Tuesday, November 08, 2005
Some things just leave a bad taste in your mouth. Yea, campus life is filled with stories of students "acting a fool." But, last months "ghetto" party at the University of Chicago had the wrong ingredients: wealthy white students wearing sideways baseball caps, sagged jeans and gold chains and listening to 50 Cent while sipping from beer bottles wrapped in brown paper bags. This was no innocent toga party; it was making a joke of societies poor.
According to the Chicago Tribune the "straight thuggin' party at the university set off a campus debate about race relations at the school, whose undergrad population is around 4 percent black.
University's president Don Randel called the theme of the party offensive and said it "parodied racial stereotypes based on assumptions about economically disadvantaged members of society."
When you have money, you have a lot more choice in how you shape your life. "Ghetto" is less about choice then just surviving and hoping you make it through the day without being shot.
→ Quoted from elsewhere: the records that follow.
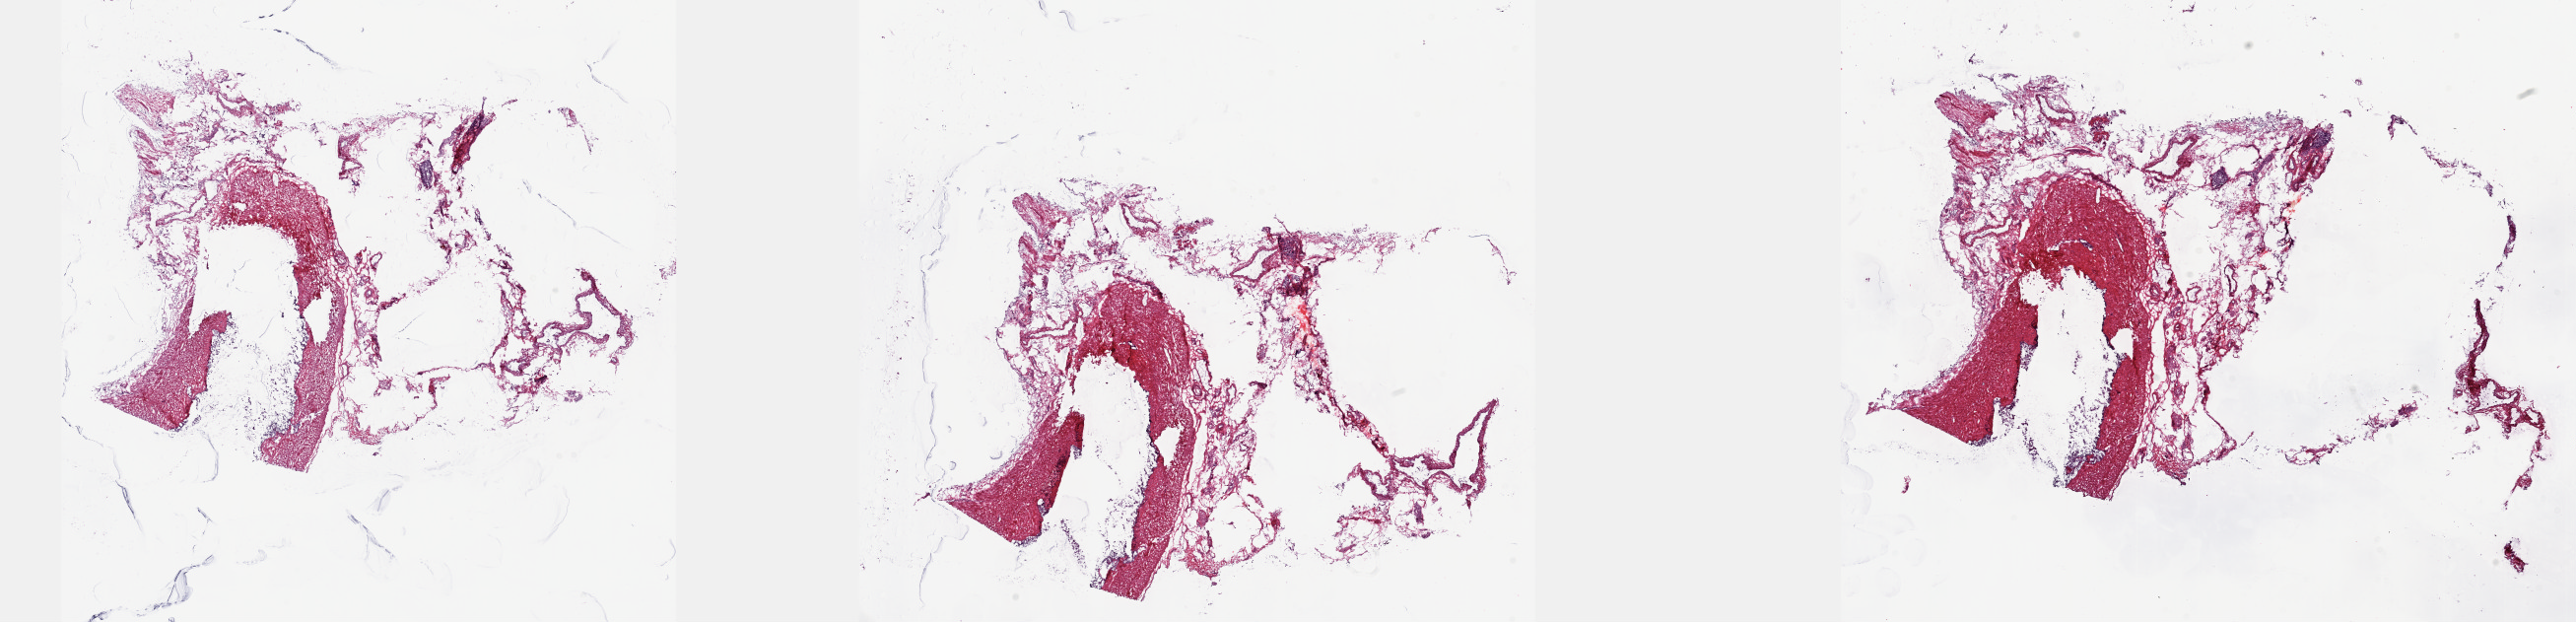
Digitized Hematoxylin and eosin (H&E) stained tissue section (whole slide) — shown as a low-resolution overview of the whole scanned area (about 42.2 x 10.2 mm, acquisition: 20x scan); frozen section from the top of the tissue portion; sample: solid tissue normal (non-tumour tissue), prostate. Male, age 70 years at initial diagnosis. Composition of this section per pathologist review: tumour cells 0%, tumour nuclei 0%, normal cells 100%, stromal cells 0%, necrosis 0%. Infiltration values recorded for this section: lymphocyte infiltration 0%, monocyte infiltration 0%, neutrophil infiltration 0%.
- this section: solid tissue normal sample (biorepository sample class)
- patient diagnosis: Adenocarcinoma, NOS (prostate gland)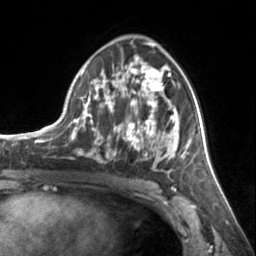
Breast MRI, one axial slice; cropped to one breast; dynamic contrast-enhanced series, time point 2 of 7 at this slice position (early post-contrast); 3 T; TE 1.7 ms, TR 4.6 ms; 1.2 mm slice thickness; 256 × 256 image matrix, field of view 150 × 150 mm. Female patient.
Annotated regions visible in this slice (semi-automatic segmentation, software-assisted and operator-edited):
- enhancing-tissue mask used for the functional tumour volume (all voxels passing the contrast-enhancement thresholds inside the analysis volume; usually the tumour): box from (x=72, y=55) to (x=185, y=173) px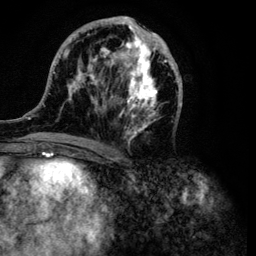
Breast MRI (dynamic contrast-enhanced), one axial slice; cropped to one breast; dynamic contrast-enhanced series, time point 2 of 6 at this slice position (early post-contrast); 3 T; TE 4.2 ms, TR 7.9 ms; 1.2 mm slice thickness; 256 × 256 image matrix, field of view 170 × 170 mm. Female patient.
Annotated regions visible in this slice (semi-automatically segmented with operator editing):
- enhancing-tissue mask used for the functional tumour volume (all voxels passing the contrast-enhancement thresholds inside the analysis volume; usually the tumour): bounding box (x1, y1, x2, y2) in pixels: (32, 16, 183, 149)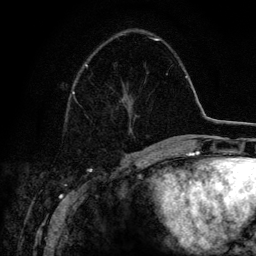
Breast MRI (dynamic contrast-enhanced), one axial slice. Slice 49 of 134 in the series (ordered by position). Cropped to one breast. Dynamic contrast-enhanced series, time point 2 of 6 at this slice position (early post-contrast). 3 T. TE 4.2 ms, TR 7.9 ms. 1.2 mm slice thickness. 256 × 256 image matrix, field of view 170 × 170 mm. Female patient.
Structures marked on this image (semi-automatic segmentation, software-assisted and operator-edited):
- enhancing-tissue mask used for the functional tumour volume (all voxels passing the contrast-enhancement thresholds inside the analysis volume; usually the tumour): box from (x=72, y=38) to (x=159, y=99) px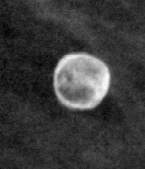
Region of interest cut from a scanned film mammogram (one marked finding); left breast; MLO view.
Calcifications, morphology lucent center; BI-RADS assessment category 2; subtlety rating 5 on a 1 (subtle) to 5 (obvious) scale; benign without callback (not worked up further).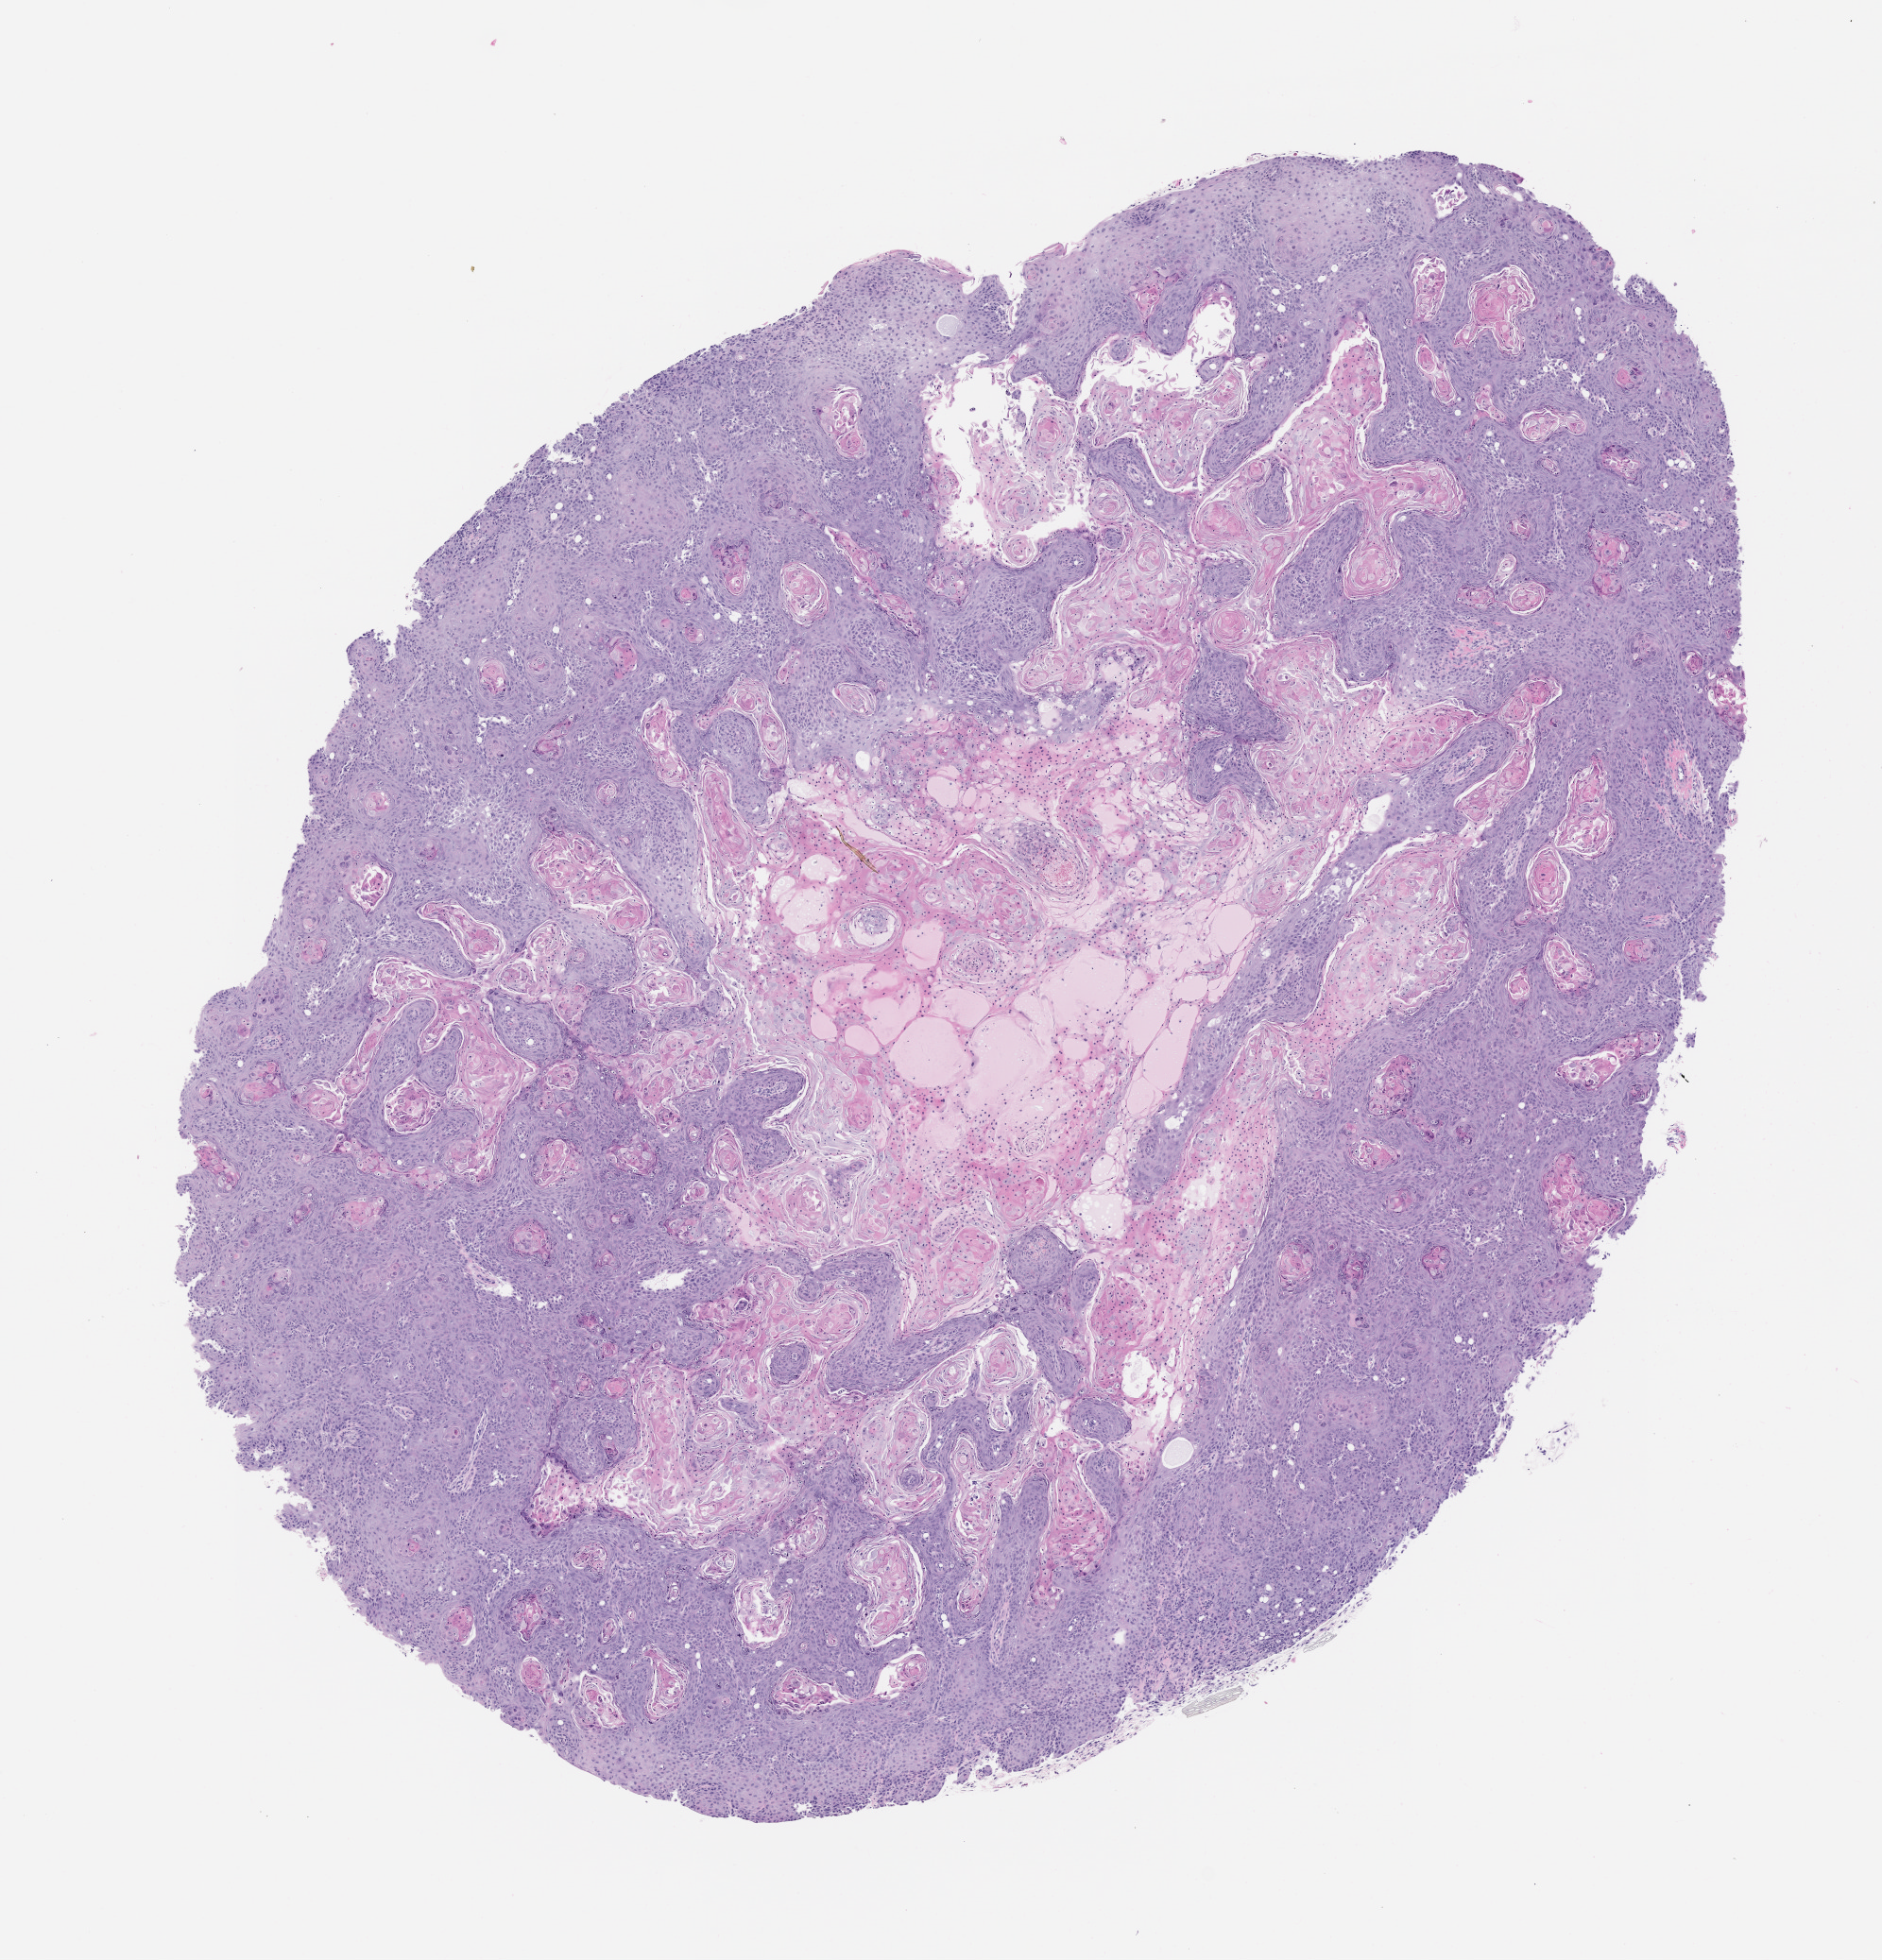
H&E whole-slide image of a patient-derived xenograft (PDX) tumor grown in a mouse, passage 2 — a low-resolution overview of the entire scanned area, about 8.0 x 8.3 mm; formalin-fixed, paraffin-embedded (FFPE) tissue; tumor site category: oral soft tissue.
* originating patient diagnosis: Head and Neck Squamous Cell Carcinoma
Not many minorities get the option to get a higher education, and if they do they are called "sellouts."
Last week Filmmaker Spike Lee (speaking to a college audience) criticized rapper 50 Cent for a movie poster "Get Rich or Die Trying" -- saying it perpetuated negative stereotypes about black youth.
Lee said he believes popular media today instills the idea that young black men "are called an 'Oreo' or sellout if you aren't drinking a 40, smoking a blunt and holding your balls."
The problem with young black men and women today, Lee said, is that they equate acting intelligently with acting "white," a belief he said is further perpetuated by the media.
Maybe that's why many colleges are only 4 percent black, it's not the cool move to be smart. But why do white kids love it?
One writer suggested copying "ghetto" culture is form of flattery. It’s true that the largest consumers of hip-hop music are suburban white kids, who adopt the music, the language and the dress as part of their youth culture. They all want to be down.
The few black students that make it to a college campus are far from flattered, they are angry. There is a "mean-spiritedness surrounding some of these gatherings." A flyer for a party at another college encourages students to bring empty beer bottles to strew around the dorm, draw graffiti on the walls and steal computers from their fellow students. You get the feeling that the parties have less to do with embracing the culture, and instead making a joke out it.